The Breakdown That Shifted NASDAQ Momentum
The hourly structure shows a clear rejection near 24,200, followed by a sharp move lower that broke below 23,800. This level had acted as a short-term support area, and its loss signals a deterioration in price structure.
The sequence of higher lows has now been interrupted, with price transitioning into a weaker formation. The failure to sustain above 23,800 suggests that buyers are no longer able to defend the previous range effectively.
A Fragile Range Now Under Pressure
Price is currently attempting to stabilize between 23,600 and 23,800 - a zone that now defines the immediate structure. Technical signals remain weak across the board:
- RSI holding between 39 and 49, indicating lack of strength
- Price positioned between the middle and lower Bollinger Bands
- Parabolic SAR signaling a downward trend
- Market Profile Point of Control near 24,130 acting as resistance
If the 23,600 level fails, the chart points toward 23,300 as the next downside area, with further extension possible toward 23,000 and 22,700.
Recent NASDAQ technical setups show similar behavior, where rebounds stall below resistance and fail to reverse the trend decisively.
Resistance Stacked Above the NASDAQ Market
On the upside, recovery attempts face layered resistance.
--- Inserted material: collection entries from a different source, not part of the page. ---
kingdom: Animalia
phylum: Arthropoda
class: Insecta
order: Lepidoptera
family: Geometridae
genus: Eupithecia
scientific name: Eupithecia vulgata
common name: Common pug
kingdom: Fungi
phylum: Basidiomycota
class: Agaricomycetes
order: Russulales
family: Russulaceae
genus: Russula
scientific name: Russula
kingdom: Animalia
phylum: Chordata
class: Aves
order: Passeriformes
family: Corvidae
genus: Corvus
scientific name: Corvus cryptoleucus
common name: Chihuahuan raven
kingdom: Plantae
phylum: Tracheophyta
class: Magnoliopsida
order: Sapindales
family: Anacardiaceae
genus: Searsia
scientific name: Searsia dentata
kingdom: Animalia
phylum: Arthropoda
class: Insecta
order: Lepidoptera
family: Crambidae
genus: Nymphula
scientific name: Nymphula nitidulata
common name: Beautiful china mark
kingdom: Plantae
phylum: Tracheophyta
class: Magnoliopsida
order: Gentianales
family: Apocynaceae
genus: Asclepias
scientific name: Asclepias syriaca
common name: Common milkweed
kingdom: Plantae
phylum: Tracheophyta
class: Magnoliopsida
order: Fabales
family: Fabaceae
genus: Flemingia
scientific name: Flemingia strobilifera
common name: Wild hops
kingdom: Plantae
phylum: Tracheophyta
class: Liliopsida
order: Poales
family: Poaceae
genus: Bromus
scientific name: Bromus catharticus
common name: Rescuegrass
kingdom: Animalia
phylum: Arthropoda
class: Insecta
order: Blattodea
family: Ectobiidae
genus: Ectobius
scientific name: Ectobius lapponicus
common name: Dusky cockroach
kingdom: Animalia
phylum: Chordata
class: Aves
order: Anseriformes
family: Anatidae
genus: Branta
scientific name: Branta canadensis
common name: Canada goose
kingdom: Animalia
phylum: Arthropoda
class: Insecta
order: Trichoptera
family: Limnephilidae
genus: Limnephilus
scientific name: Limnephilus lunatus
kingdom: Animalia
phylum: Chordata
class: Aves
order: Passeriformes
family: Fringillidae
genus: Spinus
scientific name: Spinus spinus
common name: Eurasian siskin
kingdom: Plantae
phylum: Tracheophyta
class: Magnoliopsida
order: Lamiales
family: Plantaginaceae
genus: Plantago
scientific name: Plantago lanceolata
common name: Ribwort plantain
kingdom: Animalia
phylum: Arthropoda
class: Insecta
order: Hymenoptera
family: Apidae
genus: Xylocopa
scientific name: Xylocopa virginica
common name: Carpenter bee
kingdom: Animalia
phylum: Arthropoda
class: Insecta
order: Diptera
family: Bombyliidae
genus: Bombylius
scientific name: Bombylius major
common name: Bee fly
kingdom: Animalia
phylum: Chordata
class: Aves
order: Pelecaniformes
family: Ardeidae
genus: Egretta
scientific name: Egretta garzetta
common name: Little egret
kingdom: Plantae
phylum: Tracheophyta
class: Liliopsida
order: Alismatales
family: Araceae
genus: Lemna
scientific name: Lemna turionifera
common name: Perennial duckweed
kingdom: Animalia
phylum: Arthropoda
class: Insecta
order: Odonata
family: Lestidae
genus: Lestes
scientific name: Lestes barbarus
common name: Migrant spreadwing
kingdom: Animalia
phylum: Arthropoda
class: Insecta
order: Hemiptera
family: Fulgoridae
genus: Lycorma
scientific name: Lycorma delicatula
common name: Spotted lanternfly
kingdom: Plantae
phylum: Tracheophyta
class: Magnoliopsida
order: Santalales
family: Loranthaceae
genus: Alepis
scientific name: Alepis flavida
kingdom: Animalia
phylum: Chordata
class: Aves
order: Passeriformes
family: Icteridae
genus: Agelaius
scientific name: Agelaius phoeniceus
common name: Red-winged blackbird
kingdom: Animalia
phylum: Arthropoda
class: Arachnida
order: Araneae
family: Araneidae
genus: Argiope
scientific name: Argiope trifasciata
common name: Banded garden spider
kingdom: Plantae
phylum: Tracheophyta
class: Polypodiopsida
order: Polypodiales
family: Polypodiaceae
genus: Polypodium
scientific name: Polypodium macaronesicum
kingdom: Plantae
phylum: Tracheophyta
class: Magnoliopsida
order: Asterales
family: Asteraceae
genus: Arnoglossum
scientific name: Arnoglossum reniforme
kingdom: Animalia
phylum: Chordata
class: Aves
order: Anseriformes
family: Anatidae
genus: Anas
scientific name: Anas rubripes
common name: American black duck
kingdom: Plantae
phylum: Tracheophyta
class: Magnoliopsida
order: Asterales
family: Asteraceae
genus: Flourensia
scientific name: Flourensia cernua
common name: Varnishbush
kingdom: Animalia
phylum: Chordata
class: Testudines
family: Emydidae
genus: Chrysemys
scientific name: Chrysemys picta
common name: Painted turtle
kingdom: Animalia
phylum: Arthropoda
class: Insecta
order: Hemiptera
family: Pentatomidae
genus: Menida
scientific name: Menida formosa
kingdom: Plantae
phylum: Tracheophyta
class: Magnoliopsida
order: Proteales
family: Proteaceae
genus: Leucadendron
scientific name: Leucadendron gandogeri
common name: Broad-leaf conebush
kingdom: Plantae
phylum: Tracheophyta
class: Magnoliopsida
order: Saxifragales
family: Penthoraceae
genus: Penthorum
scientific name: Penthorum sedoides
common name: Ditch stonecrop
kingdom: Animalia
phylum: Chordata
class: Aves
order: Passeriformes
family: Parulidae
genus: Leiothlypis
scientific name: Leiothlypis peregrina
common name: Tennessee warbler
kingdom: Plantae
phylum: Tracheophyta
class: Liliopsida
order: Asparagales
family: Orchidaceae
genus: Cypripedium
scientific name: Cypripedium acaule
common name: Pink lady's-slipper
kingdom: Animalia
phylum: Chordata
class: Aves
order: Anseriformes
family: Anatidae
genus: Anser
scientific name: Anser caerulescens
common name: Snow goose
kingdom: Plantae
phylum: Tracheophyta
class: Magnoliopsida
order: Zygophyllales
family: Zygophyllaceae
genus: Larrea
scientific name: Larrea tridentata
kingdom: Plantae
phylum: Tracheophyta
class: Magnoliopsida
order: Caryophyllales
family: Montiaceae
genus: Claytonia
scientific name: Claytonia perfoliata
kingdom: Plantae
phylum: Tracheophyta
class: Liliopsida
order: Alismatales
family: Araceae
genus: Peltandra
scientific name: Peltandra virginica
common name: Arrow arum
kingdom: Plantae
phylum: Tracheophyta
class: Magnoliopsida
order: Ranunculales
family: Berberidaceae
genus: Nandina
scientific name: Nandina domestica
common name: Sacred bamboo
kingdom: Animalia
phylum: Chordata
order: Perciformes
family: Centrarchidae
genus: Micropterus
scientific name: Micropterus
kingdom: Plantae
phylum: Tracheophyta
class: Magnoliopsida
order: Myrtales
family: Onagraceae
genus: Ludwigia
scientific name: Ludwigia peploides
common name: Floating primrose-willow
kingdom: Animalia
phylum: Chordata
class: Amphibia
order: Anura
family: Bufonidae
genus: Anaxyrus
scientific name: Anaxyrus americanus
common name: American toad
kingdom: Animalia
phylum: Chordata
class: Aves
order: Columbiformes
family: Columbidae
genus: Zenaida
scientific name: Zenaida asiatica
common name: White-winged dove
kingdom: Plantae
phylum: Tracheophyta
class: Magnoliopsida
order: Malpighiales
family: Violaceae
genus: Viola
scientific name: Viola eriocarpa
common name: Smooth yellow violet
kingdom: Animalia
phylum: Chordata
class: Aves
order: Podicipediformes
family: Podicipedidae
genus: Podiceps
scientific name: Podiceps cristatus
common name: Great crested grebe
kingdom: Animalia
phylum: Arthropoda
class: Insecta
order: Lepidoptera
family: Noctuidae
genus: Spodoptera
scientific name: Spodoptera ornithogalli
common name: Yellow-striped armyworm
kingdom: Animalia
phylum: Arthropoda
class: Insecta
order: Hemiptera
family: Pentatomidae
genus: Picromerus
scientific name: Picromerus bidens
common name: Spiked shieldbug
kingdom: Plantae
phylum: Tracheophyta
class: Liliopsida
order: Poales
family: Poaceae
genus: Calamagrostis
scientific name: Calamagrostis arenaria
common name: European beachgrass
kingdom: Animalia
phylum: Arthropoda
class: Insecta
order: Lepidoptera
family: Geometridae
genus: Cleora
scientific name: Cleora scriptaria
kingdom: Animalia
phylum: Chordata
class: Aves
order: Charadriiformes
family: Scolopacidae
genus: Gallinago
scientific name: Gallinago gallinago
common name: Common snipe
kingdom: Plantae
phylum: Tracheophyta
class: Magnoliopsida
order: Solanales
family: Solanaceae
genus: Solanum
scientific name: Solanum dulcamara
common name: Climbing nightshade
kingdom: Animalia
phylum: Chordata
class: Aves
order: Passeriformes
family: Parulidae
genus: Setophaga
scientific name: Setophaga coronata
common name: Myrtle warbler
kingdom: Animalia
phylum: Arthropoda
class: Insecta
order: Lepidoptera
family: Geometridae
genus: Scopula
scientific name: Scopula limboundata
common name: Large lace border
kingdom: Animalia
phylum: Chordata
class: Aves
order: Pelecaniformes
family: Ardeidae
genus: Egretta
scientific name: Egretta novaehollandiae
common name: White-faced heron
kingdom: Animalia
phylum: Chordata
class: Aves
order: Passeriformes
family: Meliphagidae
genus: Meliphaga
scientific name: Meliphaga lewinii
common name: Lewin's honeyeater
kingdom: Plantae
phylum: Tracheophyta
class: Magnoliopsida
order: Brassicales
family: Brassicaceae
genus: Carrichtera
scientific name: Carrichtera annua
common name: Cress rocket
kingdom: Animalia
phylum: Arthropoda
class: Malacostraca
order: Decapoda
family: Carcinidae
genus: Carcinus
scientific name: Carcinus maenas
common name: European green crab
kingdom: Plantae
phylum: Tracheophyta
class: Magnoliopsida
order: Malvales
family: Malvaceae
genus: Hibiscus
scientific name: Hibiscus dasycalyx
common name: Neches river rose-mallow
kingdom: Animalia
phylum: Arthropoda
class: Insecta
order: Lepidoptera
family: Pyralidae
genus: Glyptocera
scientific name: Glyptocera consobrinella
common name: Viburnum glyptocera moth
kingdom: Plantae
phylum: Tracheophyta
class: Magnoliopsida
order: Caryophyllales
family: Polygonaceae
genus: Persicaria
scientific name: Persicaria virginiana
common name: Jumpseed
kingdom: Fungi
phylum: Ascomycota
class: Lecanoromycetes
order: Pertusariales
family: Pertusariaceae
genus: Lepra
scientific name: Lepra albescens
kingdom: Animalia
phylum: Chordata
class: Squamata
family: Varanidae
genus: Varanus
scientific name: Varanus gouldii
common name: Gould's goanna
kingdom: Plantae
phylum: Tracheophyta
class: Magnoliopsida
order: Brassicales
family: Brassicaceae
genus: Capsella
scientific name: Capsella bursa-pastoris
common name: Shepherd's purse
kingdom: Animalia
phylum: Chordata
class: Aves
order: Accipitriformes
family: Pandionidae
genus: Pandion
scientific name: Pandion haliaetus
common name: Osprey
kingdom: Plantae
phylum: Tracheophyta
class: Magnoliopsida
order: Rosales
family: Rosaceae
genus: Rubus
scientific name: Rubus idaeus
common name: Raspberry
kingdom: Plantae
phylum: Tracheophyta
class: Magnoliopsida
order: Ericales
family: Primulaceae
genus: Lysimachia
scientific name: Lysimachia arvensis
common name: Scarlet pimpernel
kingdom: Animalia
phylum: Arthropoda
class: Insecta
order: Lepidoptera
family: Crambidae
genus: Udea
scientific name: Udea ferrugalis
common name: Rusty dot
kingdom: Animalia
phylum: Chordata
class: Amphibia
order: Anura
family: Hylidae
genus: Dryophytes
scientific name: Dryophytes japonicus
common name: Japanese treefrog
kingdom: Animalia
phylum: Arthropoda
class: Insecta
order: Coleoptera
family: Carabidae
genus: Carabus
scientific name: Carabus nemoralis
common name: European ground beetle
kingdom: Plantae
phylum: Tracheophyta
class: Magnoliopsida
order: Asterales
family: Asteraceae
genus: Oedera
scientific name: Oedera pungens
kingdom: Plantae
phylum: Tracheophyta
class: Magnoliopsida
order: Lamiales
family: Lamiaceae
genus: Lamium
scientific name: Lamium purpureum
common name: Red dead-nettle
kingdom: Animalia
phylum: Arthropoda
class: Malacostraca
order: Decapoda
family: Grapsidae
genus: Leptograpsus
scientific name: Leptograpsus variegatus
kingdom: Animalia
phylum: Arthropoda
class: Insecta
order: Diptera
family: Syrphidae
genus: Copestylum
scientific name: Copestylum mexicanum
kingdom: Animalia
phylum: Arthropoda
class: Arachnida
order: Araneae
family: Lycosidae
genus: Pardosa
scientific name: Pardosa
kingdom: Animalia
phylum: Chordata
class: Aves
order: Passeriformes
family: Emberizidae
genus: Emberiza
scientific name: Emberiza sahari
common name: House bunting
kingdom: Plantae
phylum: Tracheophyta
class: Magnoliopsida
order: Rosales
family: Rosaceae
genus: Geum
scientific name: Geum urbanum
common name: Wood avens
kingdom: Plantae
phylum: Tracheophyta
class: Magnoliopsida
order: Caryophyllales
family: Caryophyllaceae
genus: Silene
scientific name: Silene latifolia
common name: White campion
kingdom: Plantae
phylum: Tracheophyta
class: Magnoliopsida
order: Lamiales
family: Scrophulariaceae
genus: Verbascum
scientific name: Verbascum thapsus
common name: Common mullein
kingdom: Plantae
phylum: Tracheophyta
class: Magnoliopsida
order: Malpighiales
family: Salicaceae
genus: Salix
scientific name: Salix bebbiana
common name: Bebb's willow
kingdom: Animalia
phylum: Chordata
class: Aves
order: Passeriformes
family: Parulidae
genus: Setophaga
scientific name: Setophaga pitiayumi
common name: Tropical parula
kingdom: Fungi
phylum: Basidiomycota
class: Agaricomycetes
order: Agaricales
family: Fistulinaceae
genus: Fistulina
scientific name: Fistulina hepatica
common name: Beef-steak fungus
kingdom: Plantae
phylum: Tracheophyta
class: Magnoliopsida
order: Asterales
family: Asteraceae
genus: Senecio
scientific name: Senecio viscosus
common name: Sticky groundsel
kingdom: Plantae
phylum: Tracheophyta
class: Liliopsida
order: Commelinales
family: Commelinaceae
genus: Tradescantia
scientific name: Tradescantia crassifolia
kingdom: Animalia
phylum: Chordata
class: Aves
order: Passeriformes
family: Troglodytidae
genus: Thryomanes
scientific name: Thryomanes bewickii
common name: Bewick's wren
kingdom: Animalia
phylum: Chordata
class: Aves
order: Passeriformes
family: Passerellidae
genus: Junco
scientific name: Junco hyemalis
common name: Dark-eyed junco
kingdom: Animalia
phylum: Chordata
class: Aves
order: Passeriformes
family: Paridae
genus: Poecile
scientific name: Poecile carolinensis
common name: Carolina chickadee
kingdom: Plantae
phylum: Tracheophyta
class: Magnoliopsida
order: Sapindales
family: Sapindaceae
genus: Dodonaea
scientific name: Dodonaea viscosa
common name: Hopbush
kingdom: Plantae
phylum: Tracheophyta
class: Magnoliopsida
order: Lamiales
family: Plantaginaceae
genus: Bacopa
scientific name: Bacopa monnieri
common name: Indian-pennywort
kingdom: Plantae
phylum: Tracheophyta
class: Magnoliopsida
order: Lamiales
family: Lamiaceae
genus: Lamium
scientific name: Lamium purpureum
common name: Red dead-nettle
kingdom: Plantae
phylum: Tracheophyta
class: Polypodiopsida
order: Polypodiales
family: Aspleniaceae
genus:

The 23,800 level now acts as the first barrier, followed by 24,000. The 24,130-24,200 zone stands out as the strongest resistance cluster, aligning with both the recent rejection and the volume-based equilibrium area. Unless price reclaims this region, the broader structure remains under pressure.
The NASDAQ rebound that stalled below 23,200 after bouncing from 22,800 is a useful reference point - the current setup follows a similar logic, where momentum fades before any meaningful recovery can take hold.
Structure Tilts Toward Sellers
The current formation reflects a shift away from upward momentum into a more fragile structure. Price action is no longer forming higher highs, and the breakdown below key levels suggests sellers are gaining control.
The ongoing consolidation near 23,600-23,800 resembles patterns where weak demand leads to continuation rather than reversal.
The prior stall near 23,600 lows as the weak bounce lost steam is consistent with what's playing out now. Unless the NASDAQ reclaims 24,000 and builds acceptance above it, the market remains vulnerable to further downside extensions.